Intervention de Jean-Frédéric Poisson

Séance en hémicycle du 7 octobre 2013 à 16h00
Garantir l'avenir et la justice du système de retraites — Discussion générale

Photo issue du site de l'Assemblée nationale ou de WikipediaJean-Frédéric Poisson :

Madame la présidente, madame la ministre, madame la présidente de la commission, messieurs les rapporteurs, mes chers collègues, je concentrerai mon intervention sur l’article 5 du projet de loi, consacré à la pénibilité.

Je veux d’abord répéter – et ce ne sera pas la dernière fois – que c’est bien grâce au côté droit de l’hémicycle que la notion de pénibilité est entrée dans le droit – Xavier Bertrand y a largement contribué. Les décrets de 2010 et de 2011 sont venus confirmer sa place. C’est donc avec surprise que j’entends la majorité d’aujourd’hui affirmer que c’est un sujet dont nous ne nous sommes pas préoccupés.

Il est vrai que la notion de « traces irréversibles sur la santé du travailleur » qui figure dans l’article du code du travail relatif à la pénibilité issu de la réforme de 2010 méritait d’être précisée. Les débats qui ont présidé au vote de cette réforme laissaient la porte ouverte à la réduction de cette notion à l’incapacité ou à l’invalidité – ce que vous aviez critiqué de manière qui n’est pas totalement infondée –, d’où une confusion possible avec les maladies professionnelles. Bref, cette formulation donnait lieu à de très larges interprétations, qui n’étaient pas totalement conformes à la notion de pénibilité telle que les partenaires sociaux l’avaient définie ensemble. Rappelons ici que le seul point d’accord dans la négociation interprofessionnelle à l’époque était précisément la définition de la pénibilité fondée sur une référence à l’espérance de vie. À l’évidence, la rédaction actuelle du code du travail ne permet pas d’axer cette notion sur l’espérance de vie. Les précisions introduites en ce sens, madame la ministre, sont donc plutôt bienvenues.

Les travaux menés dans le cadre de la négociation interprofessionnelle et de la commission des affaires sociales de notre assemblée avaient fait apparaître certaines difficultés qui avaient fait reculer d’abord la négociation interprofessionnelle puis sans doute le Gouvernement, et notre collègue Éric Woerth alors ministre.

Il apparaissait clairement que l’individualisation d’un système sans référence médicale particulière poserait problème et qu’il était extrêmement compliqué de mettre en place un système équivalent au carnet de santé.

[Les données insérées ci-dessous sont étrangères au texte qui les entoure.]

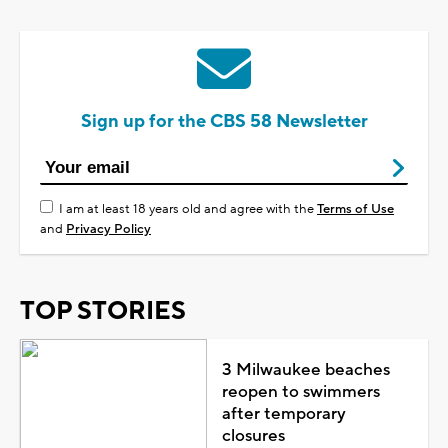
Sign up for the CBS 58 Newsletter
I am at least 18 years old and agree with the
Terms of Use
and
Privacy Policy
TOP STORIES
3 Milwaukee beaches
reopen to swimmers
after temporary
closures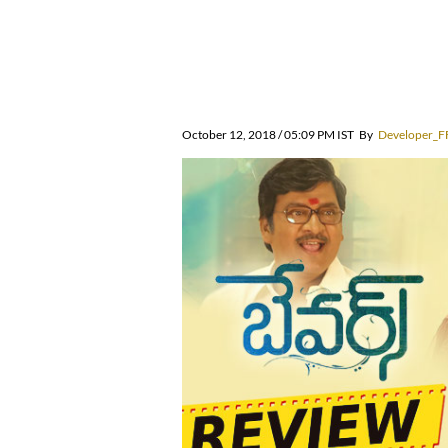
October 12, 2018 / 05:09 PM IST
By
Developer_F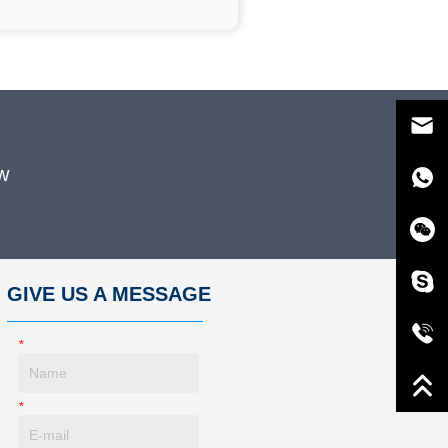
w
GIVE US A MESSAGE
*
Name
*
E-Mail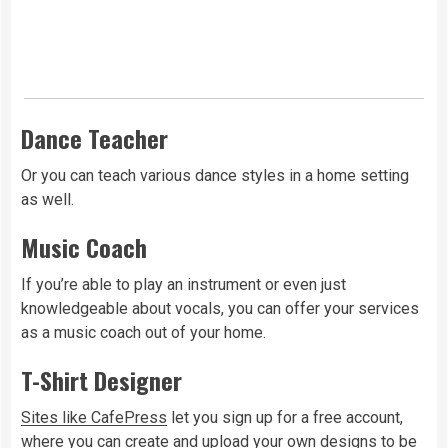
Dance Teacher
Or you can teach various dance styles in a home setting
as well.
Music Coach
If you’re able to play an instrument or even just
knowledgeable about vocals, you can offer your services
as a music coach out of your home.
T-Shirt Designer
Sites like CafePress
let you sign up for a free account,
where you can create and upload your own designs to be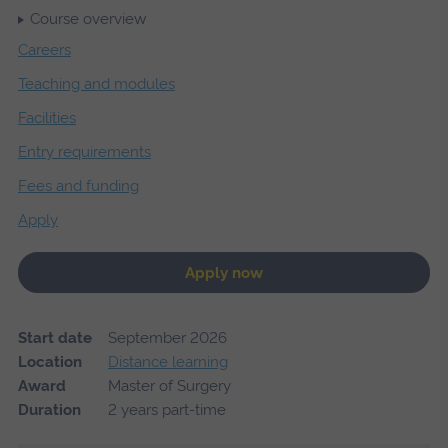
Course overview
Careers
Teaching and modules
Facilities
Entry requirements
Fees and funding
Apply
Apply now
Start date
September 2026
Location
Distance learning
Award
Master of Surgery
Duration
2 years part-time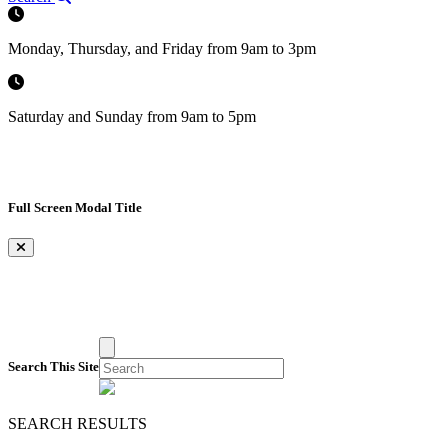
Monday, Thursday, and Friday from 9am to 3pm
Saturday and Sunday from 9am to 5pm
Full Screen Modal Title
×
Search This Site
SEARCH RESULTS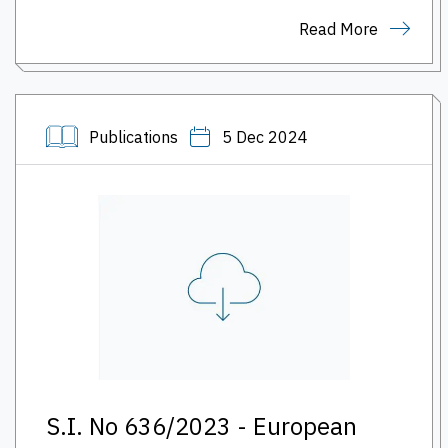
Read More
Publications
5 Dec 2024
S.I. No 636/2023 - European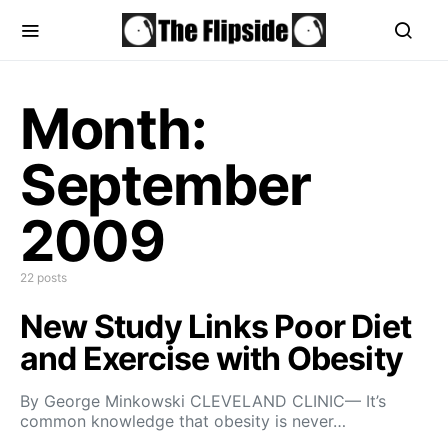
Month:
September
2009
22 posts
New Study Links Poor Diet
and Exercise with Obesity
By George Minkowski CLEVELAND CLINIC— It’s
common knowledge that obesity is never…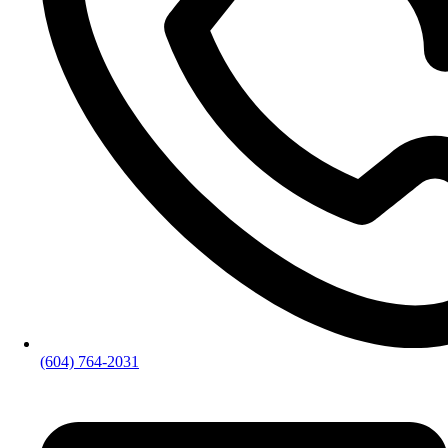
(604) 764-2031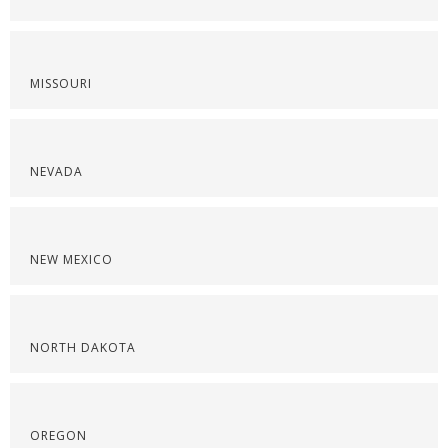
MISSOURI
NEVADA
NEW MEXICO
NORTH DAKOTA
OREGON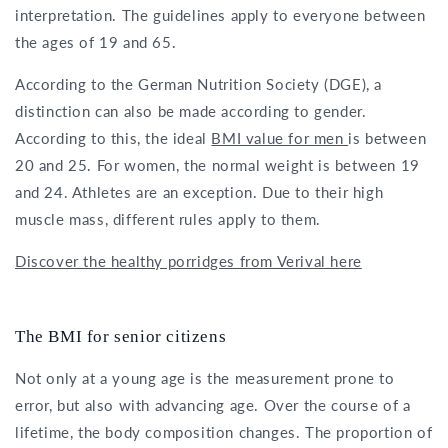
interpretation. The guidelines apply to everyone between
the ages of 19 and 65.
According to the German Nutrition Society (DGE), a
distinction can also be made according to gender.
According to this, the ideal
BMI value for men
is between
20 and 25. For women, the normal weight is between 19
and 24. Athletes are an exception. Due to their high
muscle mass, different rules apply to them.
Discover the healthy porridges from Verival here
The BMI for senior citizens
Not only at a young age is the measurement prone to
error, but also with advancing age. Over the course of a
lifetime, the body composition changes. The proportion of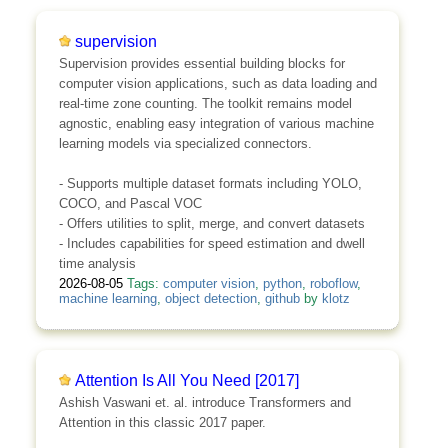
supervision
Supervision provides essential building blocks for
computer vision applications, such as data loading and
real-time zone counting. The toolkit remains model
agnostic, enabling easy integration of various machine
learning models via specialized connectors.
- Supports multiple dataset formats including YOLO,
COCO, and Pascal VOC
- Offers utilities to split, merge, and convert datasets
- Includes capabilities for speed estimation and dwell
time analysis
2026-08-05
Tags:
computer vision
,
python
,
roboflow
,
machine learning
,
object detection
,
github
by
klotz
Attention Is All You Need [2017]
Ashish Vaswani et. al. introduce Transformers and
Attention in this classic 2017 paper.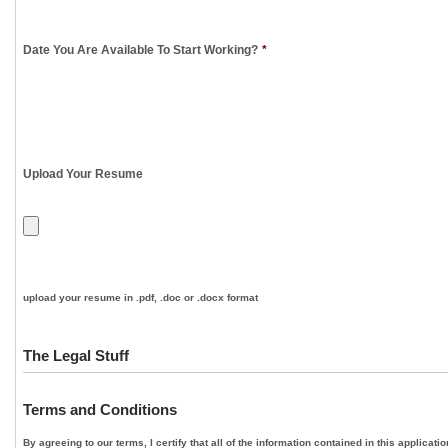
Date You Are Available To Start Working?
*
Upload Your Resume
upload your resume in .pdf, .doc or .docx format
The Legal Stuff
Terms and Conditions
By agreeing to our terms, I certify that all of the information contained in this applica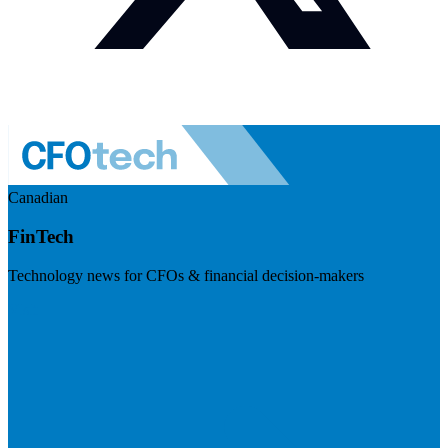
Canadian
FinTech
Technology news for CFOs & financial decision-makers
Visit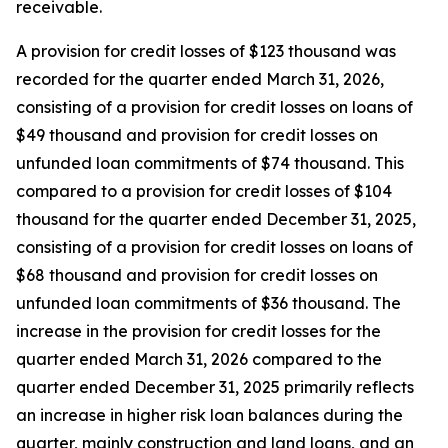
receivable.
A provision for credit losses of $123 thousand was
recorded for the quarter ended March 31, 2026,
consisting of a provision for credit losses on loans of
$49 thousand and provision for credit losses on
unfunded loan commitments of $74 thousand. This
compared to a provision for credit losses of $104
thousand for the quarter ended December 31, 2025,
consisting of a provision for credit losses on loans of
$68 thousand and provision for credit losses on
unfunded loan commitments of $36 thousand. The
increase in the provision for credit losses for the
quarter ended March 31, 2026 compared to the
quarter ended December 31, 2025 primarily reflects
an increase in higher risk loan balances during the
quarter, mainly construction and land loans, and an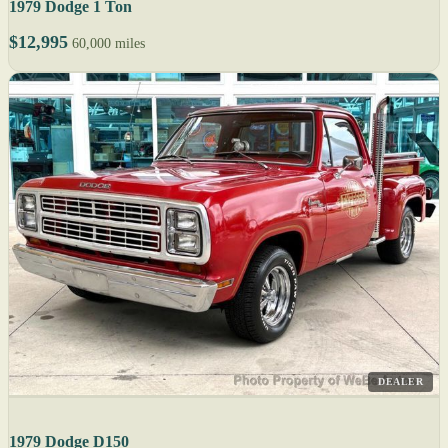
1979 Dodge 1 Ton
$12,995
60,000 miles
DEALER
1979 Dodge D150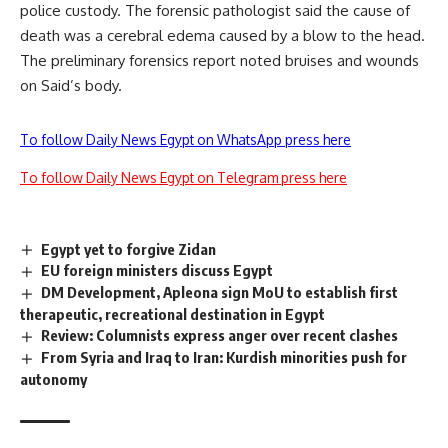
police custody. The forensic pathologist said the
cause of
death
was a cerebral edema caused by a blow to the head.
The preliminary forensics report noted bruises and wounds
on Said’s body.
To follow Daily News Egypt on WhatsApp press here
To follow Daily News Egypt on Telegram press here
Egypt yet to forgive Zidan
EU foreign ministers discuss Egypt
DM Development, Apleona sign MoU to establish first
therapeutic, recreational destination in Egypt
Review: Columnists express anger over recent clashes
From Syria and Iraq to Iran: Kurdish minorities push for
autonomy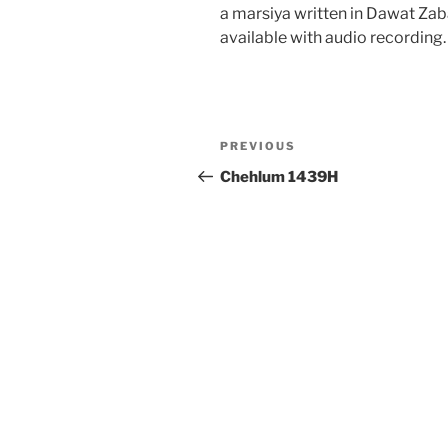
a marsiya written in Dawat Za
available with audio recording.
Post
Previous
PREVIOUS
navigation
Post
Chehlum 1439H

Certaines organisations syndicales s’étaient élevées contre la possibilité de tracer de manière abusive le profil personnel de santé des salariés car cela pouvait aussi leur nuire en pesant sur leur capacité à être recruté ultérieurement.

Il apparaissait clairement aussi qu’il y avait un risque, souligné par certaines organisations syndicales, à concentrer les efforts sur la compensation de la pénibilité – sous forme de formation professionnelle, de départ anticipé, de reconversion –, au détriment des mesures de prévention en matière de conditions de travail et du rôle à accorder aux instances représentatives du personnel. Votre projet de loi, madame la ministre, ne passe pas à l’écart de ces écueils. Certes, les comités d’hygiène, de sécurité et des conditions de travail sont sollicités – le rapport lui-même a apporté une contribution à ce sujet –, mais ces instances, dans leur configuration actuelle, ne permettent pas de prendre en compte ces facteurs de pénibilité avec toute la compétence et la mesure nécessaires.

Par ailleurs, votre projet de loi, madame la ministre, a des impacts dangereux sur l’emploi.

Premièrement, la gestion des fiches professionnelles avec les comptes par points est d’une complexité administrative sans doute insurmontable pour certaines entreprises – en particulier les petites. Beaucoup d’entre elles n’envisagent pas de les traiter sans un accroissement sensible de leurs effectifs et donc de la charge de travail supportée par l’organisation administrative.

Deuxièmement, ce texte aura également un impact négatif sur l’emploi en France parce que le seul moyen qu’auront de nombreuses entreprises pour échapper à cette contrainte sera de recourir à des sociétés de sous-traitance étrangère, dont les salariés, à l’évidence, ne seront pas soumis au même régime.